Alamo de chez nous
Par Naqdimon Weil

NAQDIMON fait son malin

Vous vous rappelez du film Alamo, le western crépusculaire de et avec John Wayne, sur le siège de Fort Alamo par les troupes mexicaines du Général Santa Anna ? Mais si, les gentils révoltés texans assiégés dans le vieux fort, avec Richard Wydmark qui joue Jim Bowie, le colonel au couteau de boucher, et la jolie fille amoureuse de Davy Crockett, le type qui pense que c’est malin d’avoir une raton-laveur en guise de casquette et les méchants mexicains tous assoiffés de sang et franchement patibulaires ! Et – attention, divulgâchage – à la fin, tout le monde meurt, c’est sanglant, les infâmes assaillants basanés zigouillent les gentils colons avec sauvagerie, ça fâche les autres texans et paf, Révolution texane, le Mexique battu, le Texas devient indépendant et le Rio Grande devient la frontière sud. Tiens, ça aussi, c’était un bon film, Rio Grande, de John Ford, encore avec John Wayne, même si je préfère Rio Bravo, toujours avec John Wayne, mais d’Howard Hawks.

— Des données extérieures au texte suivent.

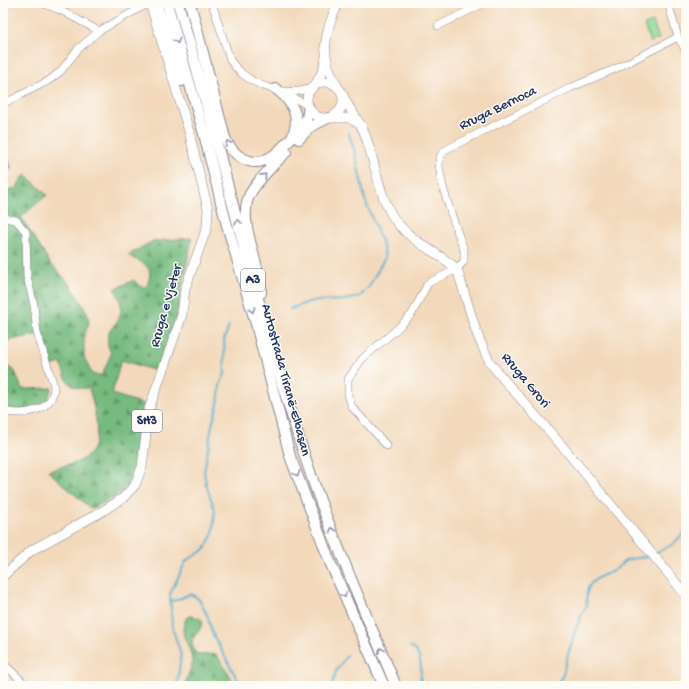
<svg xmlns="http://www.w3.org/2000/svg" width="689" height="689" viewBox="0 0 689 689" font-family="'Gochi Hand',sans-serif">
<defs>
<pattern id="forest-firs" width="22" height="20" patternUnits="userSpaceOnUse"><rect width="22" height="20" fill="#76ba7e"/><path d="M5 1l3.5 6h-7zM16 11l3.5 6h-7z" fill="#60986a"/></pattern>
<pattern id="water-waves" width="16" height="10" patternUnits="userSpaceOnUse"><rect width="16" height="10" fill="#4faccd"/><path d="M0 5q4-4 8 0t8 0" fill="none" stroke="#418caa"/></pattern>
</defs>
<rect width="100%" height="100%" fill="#fdfcf7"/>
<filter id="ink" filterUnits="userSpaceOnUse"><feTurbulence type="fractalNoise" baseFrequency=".025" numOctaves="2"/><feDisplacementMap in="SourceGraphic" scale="8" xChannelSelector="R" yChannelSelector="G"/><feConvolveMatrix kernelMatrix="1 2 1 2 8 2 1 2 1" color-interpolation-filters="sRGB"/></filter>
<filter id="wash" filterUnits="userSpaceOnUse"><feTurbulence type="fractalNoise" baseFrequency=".012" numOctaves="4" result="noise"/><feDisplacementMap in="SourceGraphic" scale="16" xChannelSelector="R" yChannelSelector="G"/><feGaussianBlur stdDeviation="0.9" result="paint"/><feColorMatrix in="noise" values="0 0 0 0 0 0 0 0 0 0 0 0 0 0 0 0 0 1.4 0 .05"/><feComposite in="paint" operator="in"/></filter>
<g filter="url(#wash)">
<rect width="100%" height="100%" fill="#f3d9bb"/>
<path fill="url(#forest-firs)" stroke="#48746e" d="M26,175L47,195L21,217L50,263L70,284L87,312L89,323L84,336V357L92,374L102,375L111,354C109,347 106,343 108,336C109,330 113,327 116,323C124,311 122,299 114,289L134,280L140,286L145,287C148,285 148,283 149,279C153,264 139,262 128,255L153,241L192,238L176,318L156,371L121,360L112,394L144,404L139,424L133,478L118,495L91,509L48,471C59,466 74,465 83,459C106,446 94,408 89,388C69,390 66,381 61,363L51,366L44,333L3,342V191L16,189L22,178Z
M3,363L15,371L22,389L52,388C50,392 49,399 45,402C34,412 16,411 3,407Z
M191,616L200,618L203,621L200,629L192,640L193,649L199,655L216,654L231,677L232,686H185C186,678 191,670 192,662C192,644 176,637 187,617Z"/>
<path fill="#93da94" stroke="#578479" d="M653,22L659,39L650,42L644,25Z"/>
<path fill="url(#water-waves)" stroke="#356e96" d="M3,153H6L11,167L9,171L3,172Z"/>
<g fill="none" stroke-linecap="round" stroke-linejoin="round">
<path stroke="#4faccd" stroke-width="2" d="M290,309L312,301L345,300L359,297L369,287L385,257L383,246L365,200L355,152L348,132
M655,554L673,544L686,531
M170,601L177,600L190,594L195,596L200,601L208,617L212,633L241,686
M410,646C424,655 421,672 420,686
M177,686L181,655L172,627L170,594L186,561L205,549L213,533L215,510L206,485L204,472L212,425L218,404L220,385L225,374L224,340L229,326
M332,686L336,671L347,655
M553,686L558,683L563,675C565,663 580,611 587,606C584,582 594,579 613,571C618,569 621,563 625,561C633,557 642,559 649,556"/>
</g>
</g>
<g filter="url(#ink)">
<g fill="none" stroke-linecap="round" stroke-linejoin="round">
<defs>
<path id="minor" d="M42,3L60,10L99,31L149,3
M212,3L230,60C246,85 286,99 314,87
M668,3L678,37L686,51
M438,26L484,3
M286,93L308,106
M3,104L48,81L60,72L78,49L99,31
M3,218L16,220L26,232L27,277L34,305L37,333L54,386C54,412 23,416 3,411
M387,446L352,407L348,395V379L362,359L397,329L412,314L428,283L457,269L464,261V250C458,233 434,171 440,157C442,153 445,150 449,148L570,88L617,68L678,37
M3,663L27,686"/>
<path id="major" d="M307 100a18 18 0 1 1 36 0a18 18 0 1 1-36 0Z
M314,87L323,70L326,57
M338,87C319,57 324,33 338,3
M343,95C348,109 359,119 364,132C376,162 378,199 398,224C415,244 438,252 457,269L477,334L489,361L499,374L563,447L686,595
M330,118H349L358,123
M3,576L32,550L101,512L123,498L135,485L142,467L149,409L182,315L185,289L207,227L208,209L188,128L150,3"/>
<path id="highway" d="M156,3L182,81
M167,3L205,138L225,218L256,324L290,456L330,562L384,686
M178,3C226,166 261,332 317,492C341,558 369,622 396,686
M190,3L194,19
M193,14L225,138C232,155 251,169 269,158C277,154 283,146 290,140C298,131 311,119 308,106
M276,89C292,101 301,116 293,135
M299,139L310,127L328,118
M261,293C261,264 236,220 250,194C259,178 274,165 286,152"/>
</defs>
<use href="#minor" stroke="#87848c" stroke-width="8"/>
<use href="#major" stroke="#87848c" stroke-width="10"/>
<use href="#highway" stroke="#87848c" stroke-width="12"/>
<use href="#minor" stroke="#fff" stroke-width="7"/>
<use href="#major" stroke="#fff" stroke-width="9"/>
<use href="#highway" stroke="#fff" stroke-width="10"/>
</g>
<defs><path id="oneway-chevron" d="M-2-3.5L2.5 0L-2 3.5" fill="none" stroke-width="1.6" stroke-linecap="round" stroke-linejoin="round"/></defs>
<g stroke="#8d97ae">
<use href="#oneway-chevron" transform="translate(177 41) rotate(74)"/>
<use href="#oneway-chevron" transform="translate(228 143) rotate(-116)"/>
<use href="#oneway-chevron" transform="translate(264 176) rotate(-48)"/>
<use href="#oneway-chevron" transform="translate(238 222) rotate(-104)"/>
<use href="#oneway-chevron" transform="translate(252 310) rotate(75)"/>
<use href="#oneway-chevron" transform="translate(297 474) rotate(69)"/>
<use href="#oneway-chevron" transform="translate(332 530) rotate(-111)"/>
<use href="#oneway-chevron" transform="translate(344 595) rotate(66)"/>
<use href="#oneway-chevron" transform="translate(381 650) rotate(-113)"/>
</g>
</g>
<g text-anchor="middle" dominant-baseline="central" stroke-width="3" stroke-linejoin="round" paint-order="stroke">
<g fill="#fdfcf7" stroke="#5f6c8c" stroke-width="1">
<rect x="241" y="269" width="24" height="22" rx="3"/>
<rect x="132" y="410" width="30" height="22" rx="3"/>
</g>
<g font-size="13" font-weight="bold" fill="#1b2f5e">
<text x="253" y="280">A3</text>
<text x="147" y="421">SH3</text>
</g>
<g font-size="14" fill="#1b2f5e" stroke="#fdfcf7">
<text transform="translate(498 109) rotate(-26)">Rruga Bernoca</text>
<text transform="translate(167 306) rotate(-74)">Rruga e Vjeter</text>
<text transform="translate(285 380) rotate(75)">Autostrada Tiranë-Elbasan</text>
<text transform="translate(525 381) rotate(50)">Rruga Grori</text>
</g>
</g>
<rect width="689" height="689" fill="none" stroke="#fdfcf7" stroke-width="16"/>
</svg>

« Ouais, j’l’ai vu ton nanard, et honnêtement, je ne vois pas le rapport avec ta chronique habituelle. Il t’a chargé du cinéma ringard, Casanova, maintenant ? » me diront les plus subtils d’entre vous, après avoir lu la première partie. Alors, d’abord, non, mon vénéré Rédac’chef ne m’a pas chargé de faire de la critique cinéma, il ne veut pas que je dise du bien du cinéma nord-t-amércain ce qui fâcherait nos lecteurs de la Gauche de la Gauche de la Gauche de Mes Deux. Ensuite, le premier qui traite le cinéma de John Ford de ringard, c’est rien qu’un tocard qui mérite des baffes. Enfin et surtout, si j’ai causé de tout ça, c’est pas que j’ai envie de me coller un Stetson© blanc sur le crâne et de sauter sur mon canasson en gueulant « Yiiihaa », j’ai bien trop peur des bourrins pour ça, mais pour comparer la situation des rationalistes dans la médiasphère actuelle à celle de John Wayne et de ses potes dans le film en question.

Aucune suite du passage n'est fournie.